Diga, por favor, se cada afirmação a seguir concorda com o texto sobre o Natal de Julia longe da família, respondendo sim ou não e citando as palavras do texto que decidem a questão: (a) Na casa havia wi-fi. (b) Julia passou o Natal junto a crianças vizinhas. (c) A jaraguaense conviveu com aquela comunidade por um mês.

▶ [Texto de origem]:

::::

Foi necessário aprender a tomar banho de balde, já que não havia chuveiro elétrico. Aproveitar os horários que tinha luz, controlar o uso da internet – em casa não havia wi-fi – também foram desafios.

Natal longe da família

Mulher de vestido e lenço no cabelo e cabelo trançado

Julia indo à missa no dia do Natal (E) e com o cabelo trançado durante a aula | Fotos: Divulgação/Arquivo Pessoal

Entre os momentos mais marcantes, Julia cita o Natal, passado junto a crianças vizinhas da casa na Vila em que permaneceu durante o feriado.

Ela destaca que já estava com saudade da família e passar o período favorito do ano longe de casa não foi fácil. A jaraguaense conviveu com aquela comunidade por uma semana.

“Aprendi tanto nesse tempinho. Eles eram tão simples, tão ingênuos e felizes. Mesmo tendo uma vida de grandes dificuldades, as pessoas mais carentes eram as mais sorridentes, e essas crianças eram exatamente assim”, recorda.

::::

▶ [Dados fornecidos]:
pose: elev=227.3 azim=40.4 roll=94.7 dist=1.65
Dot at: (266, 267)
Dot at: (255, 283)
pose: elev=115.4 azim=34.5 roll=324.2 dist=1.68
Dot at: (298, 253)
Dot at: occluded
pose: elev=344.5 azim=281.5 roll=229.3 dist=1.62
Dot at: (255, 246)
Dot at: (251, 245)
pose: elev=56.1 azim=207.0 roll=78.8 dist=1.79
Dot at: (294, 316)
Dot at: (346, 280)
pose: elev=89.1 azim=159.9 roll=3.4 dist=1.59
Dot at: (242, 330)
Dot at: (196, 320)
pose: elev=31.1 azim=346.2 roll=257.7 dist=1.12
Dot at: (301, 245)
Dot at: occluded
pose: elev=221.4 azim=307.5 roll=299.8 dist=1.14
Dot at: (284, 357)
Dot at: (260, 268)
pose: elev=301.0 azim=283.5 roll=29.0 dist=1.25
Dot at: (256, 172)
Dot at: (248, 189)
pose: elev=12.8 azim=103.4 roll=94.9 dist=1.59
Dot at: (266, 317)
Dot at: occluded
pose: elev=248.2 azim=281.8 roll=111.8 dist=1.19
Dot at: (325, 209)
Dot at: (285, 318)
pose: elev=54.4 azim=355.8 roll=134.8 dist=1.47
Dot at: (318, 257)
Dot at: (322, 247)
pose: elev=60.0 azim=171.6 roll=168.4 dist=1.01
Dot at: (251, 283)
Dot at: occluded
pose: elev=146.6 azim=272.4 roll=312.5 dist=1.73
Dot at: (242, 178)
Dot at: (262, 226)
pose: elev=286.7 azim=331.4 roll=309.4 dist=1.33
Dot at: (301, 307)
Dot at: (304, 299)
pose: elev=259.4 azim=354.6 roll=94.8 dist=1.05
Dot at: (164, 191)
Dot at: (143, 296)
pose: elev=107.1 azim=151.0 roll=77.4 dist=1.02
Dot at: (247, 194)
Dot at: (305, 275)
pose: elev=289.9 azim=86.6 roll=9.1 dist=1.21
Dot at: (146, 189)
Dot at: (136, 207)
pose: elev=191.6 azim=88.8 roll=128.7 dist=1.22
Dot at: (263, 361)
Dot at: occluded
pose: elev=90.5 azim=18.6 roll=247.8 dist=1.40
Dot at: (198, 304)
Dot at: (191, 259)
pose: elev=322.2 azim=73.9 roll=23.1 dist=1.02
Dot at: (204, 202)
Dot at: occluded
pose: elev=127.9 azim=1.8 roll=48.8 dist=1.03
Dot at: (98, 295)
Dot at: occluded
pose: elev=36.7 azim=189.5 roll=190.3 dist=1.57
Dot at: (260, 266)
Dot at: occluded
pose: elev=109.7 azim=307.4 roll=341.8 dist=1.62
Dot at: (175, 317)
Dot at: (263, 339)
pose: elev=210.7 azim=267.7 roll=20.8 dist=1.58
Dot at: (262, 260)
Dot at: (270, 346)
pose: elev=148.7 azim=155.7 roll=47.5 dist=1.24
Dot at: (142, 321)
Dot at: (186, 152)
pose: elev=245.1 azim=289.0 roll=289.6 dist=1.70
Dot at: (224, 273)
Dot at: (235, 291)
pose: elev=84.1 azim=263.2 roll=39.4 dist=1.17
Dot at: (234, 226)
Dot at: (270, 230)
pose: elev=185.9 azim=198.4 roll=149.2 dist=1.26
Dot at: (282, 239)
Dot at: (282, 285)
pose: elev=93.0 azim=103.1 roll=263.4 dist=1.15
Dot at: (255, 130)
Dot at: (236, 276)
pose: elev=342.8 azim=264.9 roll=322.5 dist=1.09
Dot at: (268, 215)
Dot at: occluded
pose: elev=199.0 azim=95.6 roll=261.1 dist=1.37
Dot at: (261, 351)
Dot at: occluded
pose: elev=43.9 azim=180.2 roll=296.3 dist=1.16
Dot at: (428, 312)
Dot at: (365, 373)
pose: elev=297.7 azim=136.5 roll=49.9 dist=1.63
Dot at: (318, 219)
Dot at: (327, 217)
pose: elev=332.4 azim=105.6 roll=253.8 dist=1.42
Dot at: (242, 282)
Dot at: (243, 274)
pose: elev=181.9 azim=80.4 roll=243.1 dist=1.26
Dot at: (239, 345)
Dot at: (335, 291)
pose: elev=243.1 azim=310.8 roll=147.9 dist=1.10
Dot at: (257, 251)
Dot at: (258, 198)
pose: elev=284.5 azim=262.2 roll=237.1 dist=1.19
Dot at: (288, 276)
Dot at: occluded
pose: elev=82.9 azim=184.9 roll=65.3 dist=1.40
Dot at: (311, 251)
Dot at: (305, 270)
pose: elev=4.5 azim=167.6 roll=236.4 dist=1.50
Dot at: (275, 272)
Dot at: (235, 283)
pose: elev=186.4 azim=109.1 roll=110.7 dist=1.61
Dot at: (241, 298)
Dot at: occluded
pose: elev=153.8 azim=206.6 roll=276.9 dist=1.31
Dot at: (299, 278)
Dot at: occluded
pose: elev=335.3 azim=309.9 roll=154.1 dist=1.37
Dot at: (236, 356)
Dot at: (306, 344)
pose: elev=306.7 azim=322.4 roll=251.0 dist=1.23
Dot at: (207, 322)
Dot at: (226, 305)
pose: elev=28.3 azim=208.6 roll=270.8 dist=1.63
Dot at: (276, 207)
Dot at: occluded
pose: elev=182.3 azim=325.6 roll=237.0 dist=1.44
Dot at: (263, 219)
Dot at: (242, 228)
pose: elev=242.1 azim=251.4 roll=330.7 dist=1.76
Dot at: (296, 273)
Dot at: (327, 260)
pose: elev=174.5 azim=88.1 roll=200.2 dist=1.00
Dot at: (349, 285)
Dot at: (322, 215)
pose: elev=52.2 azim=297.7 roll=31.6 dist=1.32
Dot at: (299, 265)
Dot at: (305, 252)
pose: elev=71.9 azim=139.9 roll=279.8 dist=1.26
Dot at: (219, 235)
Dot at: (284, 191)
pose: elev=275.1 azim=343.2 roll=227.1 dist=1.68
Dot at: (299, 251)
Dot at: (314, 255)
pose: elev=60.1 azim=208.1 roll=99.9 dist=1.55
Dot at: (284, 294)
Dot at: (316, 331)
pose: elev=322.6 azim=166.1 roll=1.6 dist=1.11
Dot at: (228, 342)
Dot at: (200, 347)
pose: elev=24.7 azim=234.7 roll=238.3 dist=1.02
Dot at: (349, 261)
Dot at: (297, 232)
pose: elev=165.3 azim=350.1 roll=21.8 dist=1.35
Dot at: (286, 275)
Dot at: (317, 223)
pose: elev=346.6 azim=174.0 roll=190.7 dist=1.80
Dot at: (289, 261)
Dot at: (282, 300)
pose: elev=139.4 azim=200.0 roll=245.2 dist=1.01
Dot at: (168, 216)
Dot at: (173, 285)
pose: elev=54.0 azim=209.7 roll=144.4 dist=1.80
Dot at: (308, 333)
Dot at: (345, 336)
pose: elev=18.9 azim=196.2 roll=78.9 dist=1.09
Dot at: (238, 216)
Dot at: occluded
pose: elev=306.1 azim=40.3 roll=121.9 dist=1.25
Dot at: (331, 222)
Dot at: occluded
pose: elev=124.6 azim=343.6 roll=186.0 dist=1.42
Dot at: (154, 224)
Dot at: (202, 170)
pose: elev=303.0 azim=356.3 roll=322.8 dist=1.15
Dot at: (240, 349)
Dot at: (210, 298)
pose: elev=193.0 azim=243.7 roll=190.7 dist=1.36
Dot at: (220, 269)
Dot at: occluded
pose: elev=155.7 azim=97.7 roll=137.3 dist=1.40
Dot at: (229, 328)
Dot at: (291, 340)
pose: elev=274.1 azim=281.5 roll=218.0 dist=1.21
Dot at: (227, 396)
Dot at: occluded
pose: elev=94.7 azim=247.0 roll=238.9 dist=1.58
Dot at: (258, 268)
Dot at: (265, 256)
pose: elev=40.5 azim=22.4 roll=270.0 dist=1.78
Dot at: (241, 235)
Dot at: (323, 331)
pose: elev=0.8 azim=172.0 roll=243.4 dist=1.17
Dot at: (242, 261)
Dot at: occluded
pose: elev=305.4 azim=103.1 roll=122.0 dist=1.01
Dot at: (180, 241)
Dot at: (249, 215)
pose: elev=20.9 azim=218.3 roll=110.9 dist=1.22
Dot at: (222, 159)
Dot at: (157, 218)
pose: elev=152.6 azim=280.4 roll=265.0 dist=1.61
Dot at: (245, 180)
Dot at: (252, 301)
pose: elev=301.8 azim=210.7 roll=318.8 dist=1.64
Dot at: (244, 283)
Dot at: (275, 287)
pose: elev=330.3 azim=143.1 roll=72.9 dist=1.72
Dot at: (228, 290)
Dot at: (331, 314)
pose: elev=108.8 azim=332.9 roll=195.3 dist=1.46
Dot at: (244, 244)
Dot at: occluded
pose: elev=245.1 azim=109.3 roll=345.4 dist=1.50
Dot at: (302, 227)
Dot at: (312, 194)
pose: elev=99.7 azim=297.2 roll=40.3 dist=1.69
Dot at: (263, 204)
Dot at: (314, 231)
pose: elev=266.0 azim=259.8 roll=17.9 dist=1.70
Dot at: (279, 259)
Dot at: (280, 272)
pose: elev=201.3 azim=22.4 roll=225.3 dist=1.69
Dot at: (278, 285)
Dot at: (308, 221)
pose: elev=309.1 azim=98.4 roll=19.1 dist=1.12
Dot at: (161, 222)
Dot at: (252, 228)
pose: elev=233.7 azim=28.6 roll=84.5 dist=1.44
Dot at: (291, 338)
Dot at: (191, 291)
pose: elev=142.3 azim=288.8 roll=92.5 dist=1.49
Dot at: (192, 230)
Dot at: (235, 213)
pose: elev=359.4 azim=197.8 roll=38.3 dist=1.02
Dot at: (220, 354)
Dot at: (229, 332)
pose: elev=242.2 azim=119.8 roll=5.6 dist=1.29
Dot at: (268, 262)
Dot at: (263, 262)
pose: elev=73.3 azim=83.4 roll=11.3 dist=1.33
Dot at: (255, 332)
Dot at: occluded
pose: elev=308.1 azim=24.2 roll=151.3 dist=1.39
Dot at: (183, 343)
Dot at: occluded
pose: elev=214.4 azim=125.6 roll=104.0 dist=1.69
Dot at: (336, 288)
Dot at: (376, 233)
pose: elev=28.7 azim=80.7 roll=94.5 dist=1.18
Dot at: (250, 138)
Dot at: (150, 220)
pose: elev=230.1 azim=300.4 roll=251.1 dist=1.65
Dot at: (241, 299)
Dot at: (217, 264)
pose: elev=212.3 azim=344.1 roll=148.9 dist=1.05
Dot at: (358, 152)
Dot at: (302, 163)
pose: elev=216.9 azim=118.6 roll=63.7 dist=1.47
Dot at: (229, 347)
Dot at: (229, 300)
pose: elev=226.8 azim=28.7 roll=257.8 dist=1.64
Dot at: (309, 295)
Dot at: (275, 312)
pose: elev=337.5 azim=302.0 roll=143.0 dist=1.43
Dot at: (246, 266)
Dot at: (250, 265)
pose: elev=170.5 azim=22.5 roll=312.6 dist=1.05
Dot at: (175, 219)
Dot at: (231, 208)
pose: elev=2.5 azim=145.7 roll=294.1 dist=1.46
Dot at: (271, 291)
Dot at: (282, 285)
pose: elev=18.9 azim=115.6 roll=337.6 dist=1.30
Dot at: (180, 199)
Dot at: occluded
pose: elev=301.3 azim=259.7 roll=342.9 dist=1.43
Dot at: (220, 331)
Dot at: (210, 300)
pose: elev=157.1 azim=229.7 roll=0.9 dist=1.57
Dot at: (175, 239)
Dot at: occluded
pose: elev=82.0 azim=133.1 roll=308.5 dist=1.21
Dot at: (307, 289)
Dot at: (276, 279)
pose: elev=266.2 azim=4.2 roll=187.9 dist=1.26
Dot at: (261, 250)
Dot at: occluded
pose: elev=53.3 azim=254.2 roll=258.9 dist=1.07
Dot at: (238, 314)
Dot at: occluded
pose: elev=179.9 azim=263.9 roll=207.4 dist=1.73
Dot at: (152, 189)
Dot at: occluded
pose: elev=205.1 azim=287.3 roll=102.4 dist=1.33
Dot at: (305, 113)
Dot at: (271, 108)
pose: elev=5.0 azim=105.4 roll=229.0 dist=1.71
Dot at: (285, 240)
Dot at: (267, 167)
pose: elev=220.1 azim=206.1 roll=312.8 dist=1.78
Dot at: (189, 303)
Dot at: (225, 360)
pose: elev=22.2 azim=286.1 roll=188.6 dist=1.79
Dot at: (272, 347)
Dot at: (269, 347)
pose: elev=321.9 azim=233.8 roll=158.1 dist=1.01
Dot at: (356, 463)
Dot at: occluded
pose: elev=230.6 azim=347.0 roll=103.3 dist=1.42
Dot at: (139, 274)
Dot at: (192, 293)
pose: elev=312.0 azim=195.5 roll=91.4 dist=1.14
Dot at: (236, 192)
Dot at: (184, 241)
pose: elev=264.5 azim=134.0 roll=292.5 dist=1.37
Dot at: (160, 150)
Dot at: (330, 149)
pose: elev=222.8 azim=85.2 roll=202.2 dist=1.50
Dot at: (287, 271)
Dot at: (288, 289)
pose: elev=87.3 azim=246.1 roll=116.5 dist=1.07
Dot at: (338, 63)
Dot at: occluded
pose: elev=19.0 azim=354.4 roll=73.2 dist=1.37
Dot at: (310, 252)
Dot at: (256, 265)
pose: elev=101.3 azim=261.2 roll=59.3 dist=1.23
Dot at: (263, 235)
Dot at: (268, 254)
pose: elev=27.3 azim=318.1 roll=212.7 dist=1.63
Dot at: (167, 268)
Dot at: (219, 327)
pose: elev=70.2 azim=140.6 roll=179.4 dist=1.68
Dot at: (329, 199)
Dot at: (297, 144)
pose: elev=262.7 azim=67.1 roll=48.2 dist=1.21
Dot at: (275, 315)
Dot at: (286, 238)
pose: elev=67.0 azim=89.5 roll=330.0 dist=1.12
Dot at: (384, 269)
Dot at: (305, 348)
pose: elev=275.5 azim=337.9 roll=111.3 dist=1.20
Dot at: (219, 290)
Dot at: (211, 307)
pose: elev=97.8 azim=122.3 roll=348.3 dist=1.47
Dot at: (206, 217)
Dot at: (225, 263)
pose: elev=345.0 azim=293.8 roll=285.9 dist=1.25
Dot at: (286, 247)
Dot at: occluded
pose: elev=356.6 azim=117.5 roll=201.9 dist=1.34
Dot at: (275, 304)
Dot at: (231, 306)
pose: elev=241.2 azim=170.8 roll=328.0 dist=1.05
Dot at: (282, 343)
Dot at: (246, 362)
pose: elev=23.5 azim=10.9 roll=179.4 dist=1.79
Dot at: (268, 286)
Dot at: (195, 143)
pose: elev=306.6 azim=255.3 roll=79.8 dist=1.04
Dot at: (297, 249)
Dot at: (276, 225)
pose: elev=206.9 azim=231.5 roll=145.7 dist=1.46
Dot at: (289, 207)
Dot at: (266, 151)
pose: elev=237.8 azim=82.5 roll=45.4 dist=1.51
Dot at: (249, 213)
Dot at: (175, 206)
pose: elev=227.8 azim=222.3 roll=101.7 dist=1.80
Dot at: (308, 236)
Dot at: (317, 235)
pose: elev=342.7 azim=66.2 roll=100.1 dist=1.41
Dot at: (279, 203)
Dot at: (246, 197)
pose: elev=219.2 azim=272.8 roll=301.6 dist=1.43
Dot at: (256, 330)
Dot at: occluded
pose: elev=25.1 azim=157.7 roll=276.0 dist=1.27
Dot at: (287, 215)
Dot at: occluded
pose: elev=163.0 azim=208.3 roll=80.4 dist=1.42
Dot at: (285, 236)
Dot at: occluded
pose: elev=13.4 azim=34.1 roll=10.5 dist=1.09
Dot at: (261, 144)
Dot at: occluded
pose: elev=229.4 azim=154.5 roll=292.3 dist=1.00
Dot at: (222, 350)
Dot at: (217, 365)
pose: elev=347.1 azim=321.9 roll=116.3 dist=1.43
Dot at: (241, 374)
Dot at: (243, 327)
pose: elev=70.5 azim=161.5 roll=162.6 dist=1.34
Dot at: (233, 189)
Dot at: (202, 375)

::::

▶ [Resolução do exercício]:
(a) Não: "em casa não havia wi-fi".
(b) Sim: "passado junto a crianças vizinhas da casa na Vila".
(c) Não: "A jaraguaense conviveu com aquela comunidade por uma semana."